Extracted records

--*--

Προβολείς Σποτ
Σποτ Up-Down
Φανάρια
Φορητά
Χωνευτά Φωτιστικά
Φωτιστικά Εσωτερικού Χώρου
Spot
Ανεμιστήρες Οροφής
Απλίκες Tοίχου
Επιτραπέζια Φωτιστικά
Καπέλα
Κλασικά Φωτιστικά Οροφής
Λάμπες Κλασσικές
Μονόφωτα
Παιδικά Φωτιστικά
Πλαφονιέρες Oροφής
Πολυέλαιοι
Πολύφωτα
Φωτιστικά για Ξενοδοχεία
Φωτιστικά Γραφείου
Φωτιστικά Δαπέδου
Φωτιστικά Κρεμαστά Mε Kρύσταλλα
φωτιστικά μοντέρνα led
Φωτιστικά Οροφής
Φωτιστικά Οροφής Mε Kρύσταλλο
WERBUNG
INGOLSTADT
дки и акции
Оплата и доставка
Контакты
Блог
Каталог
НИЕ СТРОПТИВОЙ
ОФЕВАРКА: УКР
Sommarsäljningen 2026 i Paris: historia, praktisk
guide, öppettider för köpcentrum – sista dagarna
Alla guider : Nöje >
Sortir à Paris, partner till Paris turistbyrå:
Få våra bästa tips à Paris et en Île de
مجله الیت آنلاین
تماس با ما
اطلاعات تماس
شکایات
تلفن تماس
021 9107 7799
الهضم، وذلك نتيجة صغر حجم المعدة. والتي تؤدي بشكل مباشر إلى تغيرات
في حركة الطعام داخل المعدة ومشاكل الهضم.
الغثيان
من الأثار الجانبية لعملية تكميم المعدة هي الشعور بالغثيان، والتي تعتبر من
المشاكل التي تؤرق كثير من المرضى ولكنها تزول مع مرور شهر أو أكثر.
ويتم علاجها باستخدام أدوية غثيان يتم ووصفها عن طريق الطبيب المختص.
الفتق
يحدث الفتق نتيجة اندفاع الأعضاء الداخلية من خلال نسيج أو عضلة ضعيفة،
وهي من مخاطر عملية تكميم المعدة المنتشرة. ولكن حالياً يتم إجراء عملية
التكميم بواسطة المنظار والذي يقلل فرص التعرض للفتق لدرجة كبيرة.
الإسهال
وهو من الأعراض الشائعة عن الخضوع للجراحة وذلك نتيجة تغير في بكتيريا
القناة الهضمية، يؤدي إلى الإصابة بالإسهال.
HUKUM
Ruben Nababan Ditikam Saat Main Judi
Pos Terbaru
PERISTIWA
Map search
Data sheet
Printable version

--*--

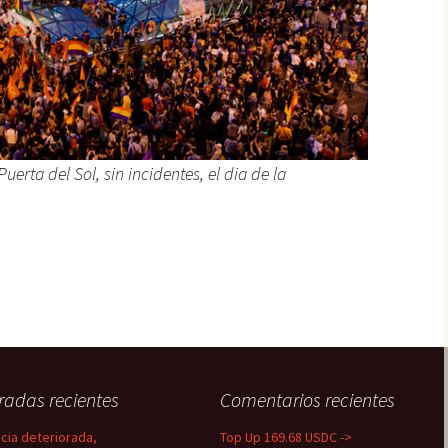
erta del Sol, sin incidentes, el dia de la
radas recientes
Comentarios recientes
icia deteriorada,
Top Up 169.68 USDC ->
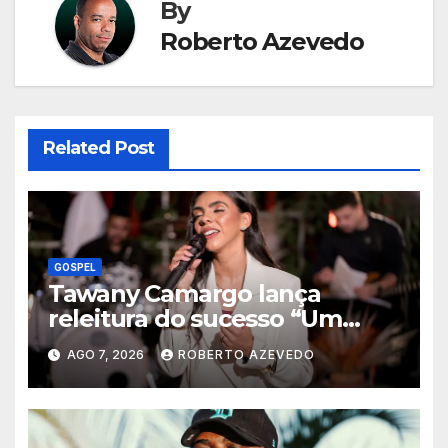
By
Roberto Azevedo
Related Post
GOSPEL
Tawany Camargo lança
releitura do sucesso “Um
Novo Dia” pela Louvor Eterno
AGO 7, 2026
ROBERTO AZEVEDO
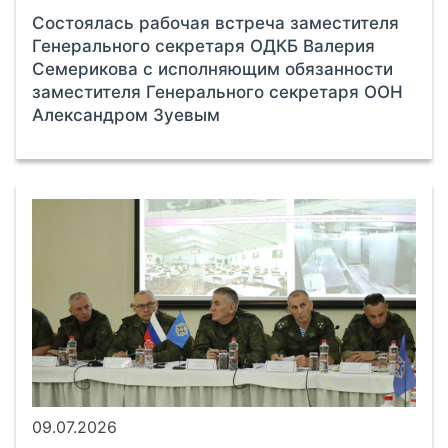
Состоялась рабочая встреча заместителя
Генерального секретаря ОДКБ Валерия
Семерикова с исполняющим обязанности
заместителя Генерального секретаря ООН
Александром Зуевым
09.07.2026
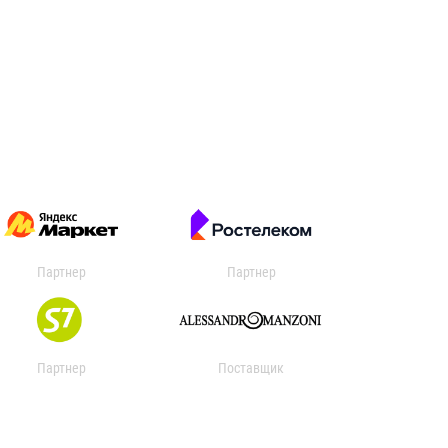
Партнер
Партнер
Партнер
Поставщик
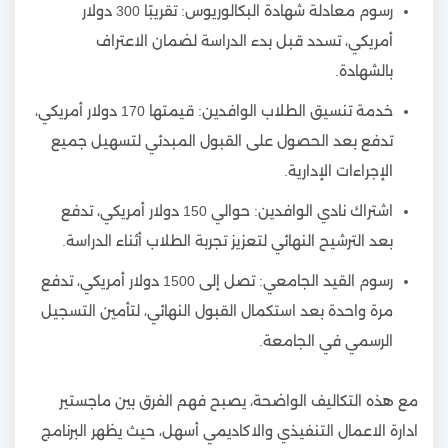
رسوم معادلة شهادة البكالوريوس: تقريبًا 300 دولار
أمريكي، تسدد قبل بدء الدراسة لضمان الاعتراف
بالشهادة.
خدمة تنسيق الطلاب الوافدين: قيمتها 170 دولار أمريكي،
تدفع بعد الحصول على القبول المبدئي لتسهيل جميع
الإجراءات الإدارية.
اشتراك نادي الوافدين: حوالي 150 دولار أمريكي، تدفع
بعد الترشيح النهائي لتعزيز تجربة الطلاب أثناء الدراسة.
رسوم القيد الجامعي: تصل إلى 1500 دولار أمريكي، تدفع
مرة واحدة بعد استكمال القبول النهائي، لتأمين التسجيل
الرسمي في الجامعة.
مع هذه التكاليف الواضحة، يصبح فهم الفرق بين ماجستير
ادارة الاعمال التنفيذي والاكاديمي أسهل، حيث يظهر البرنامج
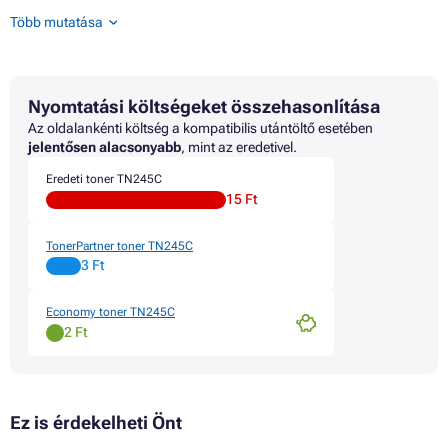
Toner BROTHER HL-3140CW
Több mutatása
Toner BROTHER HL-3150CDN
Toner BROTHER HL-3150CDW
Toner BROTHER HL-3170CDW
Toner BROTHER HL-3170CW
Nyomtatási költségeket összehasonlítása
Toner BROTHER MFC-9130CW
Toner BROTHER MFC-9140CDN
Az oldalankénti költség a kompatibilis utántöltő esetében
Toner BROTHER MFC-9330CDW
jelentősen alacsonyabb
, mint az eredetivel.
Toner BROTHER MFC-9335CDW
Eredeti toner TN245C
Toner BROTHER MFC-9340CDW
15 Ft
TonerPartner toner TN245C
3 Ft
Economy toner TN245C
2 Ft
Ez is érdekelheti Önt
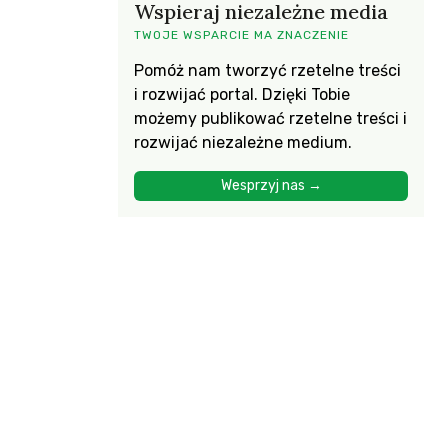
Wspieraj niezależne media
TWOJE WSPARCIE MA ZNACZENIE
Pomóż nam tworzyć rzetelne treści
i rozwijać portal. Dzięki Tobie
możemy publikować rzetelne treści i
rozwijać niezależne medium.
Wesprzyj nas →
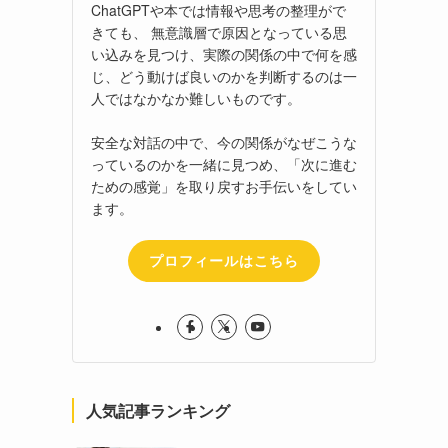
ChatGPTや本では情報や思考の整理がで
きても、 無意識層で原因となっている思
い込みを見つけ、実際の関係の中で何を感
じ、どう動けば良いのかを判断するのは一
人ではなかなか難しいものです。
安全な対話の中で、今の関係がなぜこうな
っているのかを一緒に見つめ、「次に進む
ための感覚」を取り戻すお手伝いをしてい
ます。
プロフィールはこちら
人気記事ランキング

--*--

ASSIGNMENT:
After locating the line with "Προβολείς Σποτ" above, return that line and every later line through the one with "Printable version", word for word and with nothing else.

SOLUTION BELOW:
Προβολείς Σποτ
Σποτ Up-Down
Φανάρια
Φορητά
Χωνευτά Φωτιστικά
Φωτιστικά Εσωτερικού Χώρου
Spot
Ανεμιστήρες Οροφής
Απλίκες Tοίχου
Επιτραπέζια Φωτιστικά
Καπέλα
Κλασικά Φωτιστικά Οροφής
Λάμπες Κλασσικές
Μονόφωτα
Παιδικά Φωτιστικά
Πλαφονιέρες Oροφής
Πολυέλαιοι
Πολύφωτα
Φωτιστικά για Ξενοδοχεία
Φωτιστικά Γραφείου
Φωτιστικά Δαπέδου
Φωτιστικά Κρεμαστά Mε Kρύσταλλα
φωτιστικά μοντέρνα led
Φωτιστικά Οροφής
Φωτιστικά Οροφής Mε Kρύσταλλο
WERBUNG
INGOLSTADT
дки и акции
Оплата и доставка
Контакты
Блог
Каталог
НИЕ СТРОПТИВОЙ
ОФЕВАРКА: УКР
Sommarsäljningen 2026 i Paris: historia, praktisk
guide, öppettider för köpcentrum – sista dagarna
Alla guider : Nöje >
Sortir à Paris, partner till Paris turistbyrå:
Få våra bästa tips à Paris et en Île de
مجله الیت آنلاین
تماس با ما
اطلاعات تماس
شکایات
تلفن تماس
021 9107 7799
الهضم، وذلك نتيجة صغر حجم المعدة. والتي تؤدي بشكل مباشر إلى تغيرات
في حركة الطعام داخل المعدة ومشاكل الهضم.
الغثيان
من الأثار الجانبية لعملية تكميم المعدة هي الشعور بالغثيان، والتي تعتبر من
المشاكل التي تؤرق كثير من المرضى ولكنها تزول مع مرور شهر أو أكثر.
ويتم علاجها باستخدام أدوية غثيان يتم ووصفها عن طريق الطبيب المختص.
الفتق
يحدث الفتق نتيجة اندفاع الأعضاء الداخلية من خلال نسيج أو عضلة ضعيفة،
وهي من مخاطر عملية تكميم المعدة المنتشرة. ولكن حالياً يتم إجراء عملية
التكميم بواسطة المنظار والذي يقلل فرص التعرض للفتق لدرجة كبيرة.
الإسهال
وهو من الأعراض الشائعة عن الخضوع للجراحة وذلك نتيجة تغير في بكتيريا
القناة الهضمية، يؤدي إلى الإصابة بالإسهال.
HUKUM
Ruben Nababan Ditikam Saat Main Judi
Pos Terbaru
PERISTIWA
Map search
Data sheet
Printable version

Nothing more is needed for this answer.